It is not unheard of for adoptive children to seek out their biological parents and reestablish contact once they are old enough and understand the world much better. The drive to understand who your biological ancestors are, to know where they came from and their story is practically innate or inborn. This is a healthy endeavor as it helps to fill out and expand the adult child’s world view of who they are and may help to explain certain personality quarks. There are also legitimate medical reasons for the decision to reach out to the biological parents, so as to understand medical risks, family medical histories or perhaps even obtain a pool of possible bone marrow or organ donors in the unlikely event that something like that is needed. Those issues speak to the social and emotional issues that revolve around adoption. Legally, however, an adopted child is a veritable stranger to the biological parent in non-stepparent adoptions. Inheritance rights are created in the adoptive child vis-a-vis the adoptive parents. Inheritance rights via the biological parents are severed. The only way that a biological parent can pass property or money on to the child adopted out from them is to specifically include them in their will. A class gift to “all of my children” from a biological parent excludes from its scope children adopted out from them and includes any children that that person adopted.

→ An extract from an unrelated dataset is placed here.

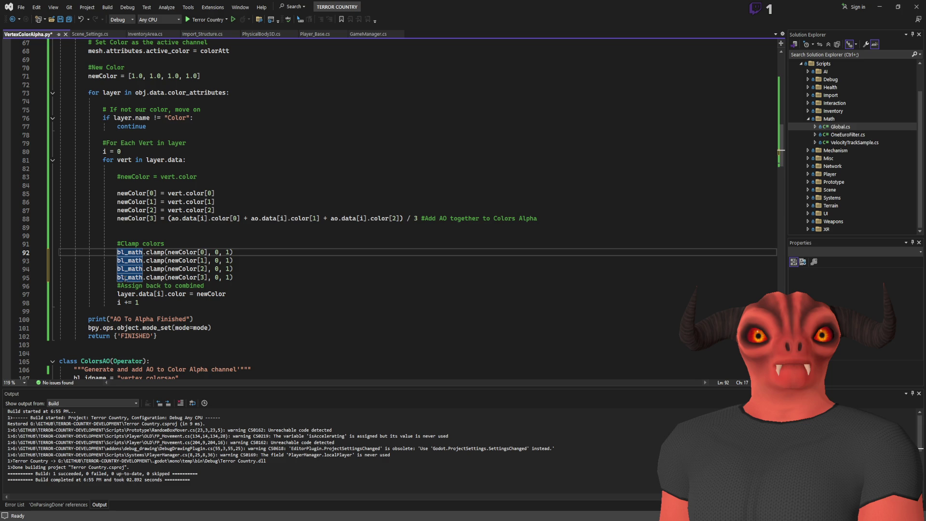
- Wrap the AO average on line 88 in bl_math.clamp( ... ) with matching closing parentheses
key(alt+Tab)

Those are sweeping and broad legal rulings that apply in the vast majority of circumstances. What happens when adoption laws interact with, say for example, the anti-lapse statute discussed previously in this blog? One such case recently came to the attention of the New York’s Surrogate Courts and the Court system had to bridge the two different, seemingly competing goals of giving effect to the anti-lapse statute as well as the adoption laws in the context of adoption. In 2005, In The Matter of Murphy a mother who reestablished contact with her biological child left property and money to the adopted out, biological son, who had children of his own. The son, however, predeceased the mother and thus the gift lapsed. The anti-lapse statute only controls when three things exist.

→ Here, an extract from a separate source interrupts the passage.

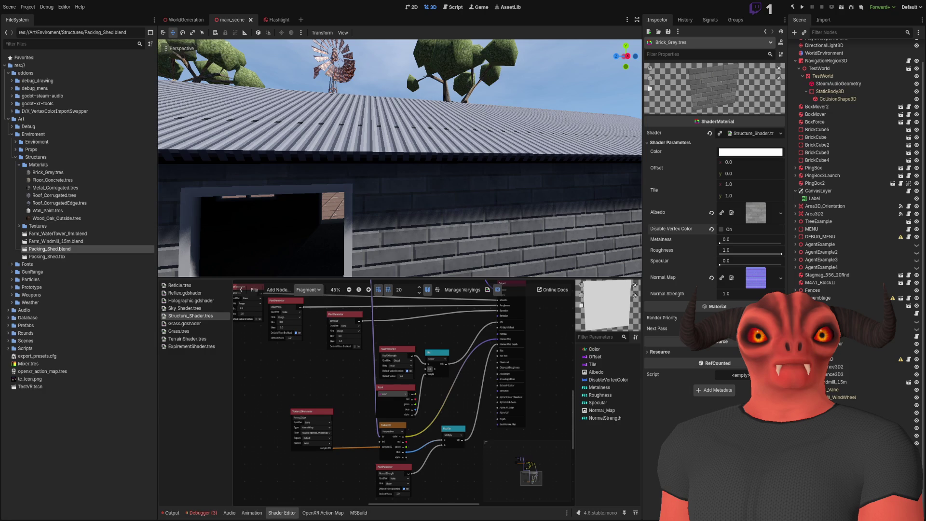
key(alt+Tab)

First, there must be a will, the gift must pass to a child or sibling of the testator and the intended beneficiary must have children of their own who can act as the substitute heir or beneficiary. In this case, the first and third condition were true without question. The second condition was more difficult to answer, since the adoption severed all inheritance rights between mother and son. In In the Matter of Piel a similar factual scenario existed, except that the adoptive out child, a daughter named Elizabeth, was not specifically named. Instead, the Elizabeth sought to benefit from an inheritance as a result of a being a member of a class. More specifically, she sought to benefit from being included in the class of grandchildren of the testator. The Court in Matter of Piel ruled that since Elizabeth was adopted out, all inheritance rights were severed and that carried true for all relatives of the adoptive child, not just the biological parent vis-a-vis the child. The Court ruled in favor of the child to receive an inheritance and that the anti-lapse statute applied in In the Matter of Murphy.

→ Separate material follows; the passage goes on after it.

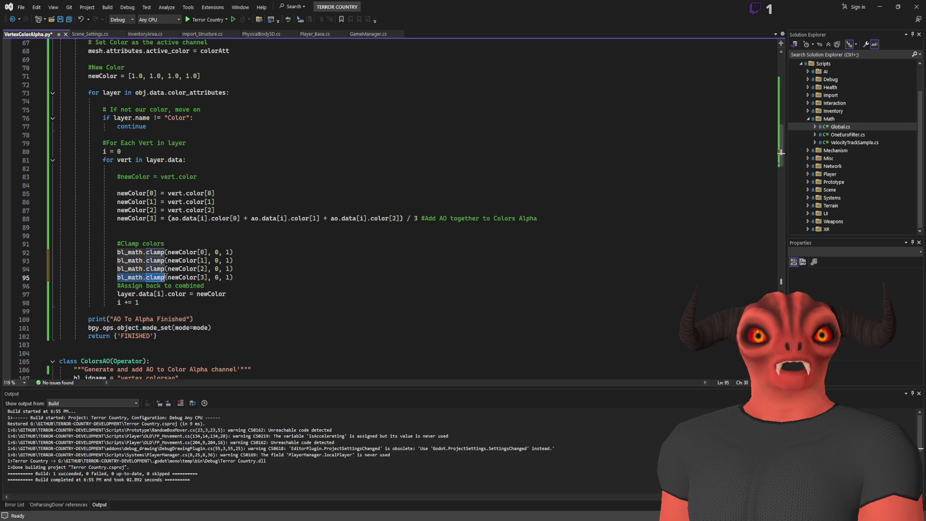
click(169, 218)
key(ctrl+v)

The Court in In The Matter of Murphy examined the definition of the term “issue”. Since the mother specifically named the adopted out son in her will, she brought him back into sweep of individuals considered “issue” under the anti-lapse statute. The Court further examined what would happen if the anti-lapse statute would not apply. In the absence of the anti-lapse statute, the property and money that passed to the biological, adopted out son would pass under the state’s intestacy laws. Moreover, if the testator wanted a substitute taker for the property and money that was intended for the predeceased heir he/she must state as much in his/her will and thus nullify the application of the anti-lapse statute. As such, if the Court did not apply the anti-lapse statute, there would be no substitute taker and the property would pass via intestacy laws.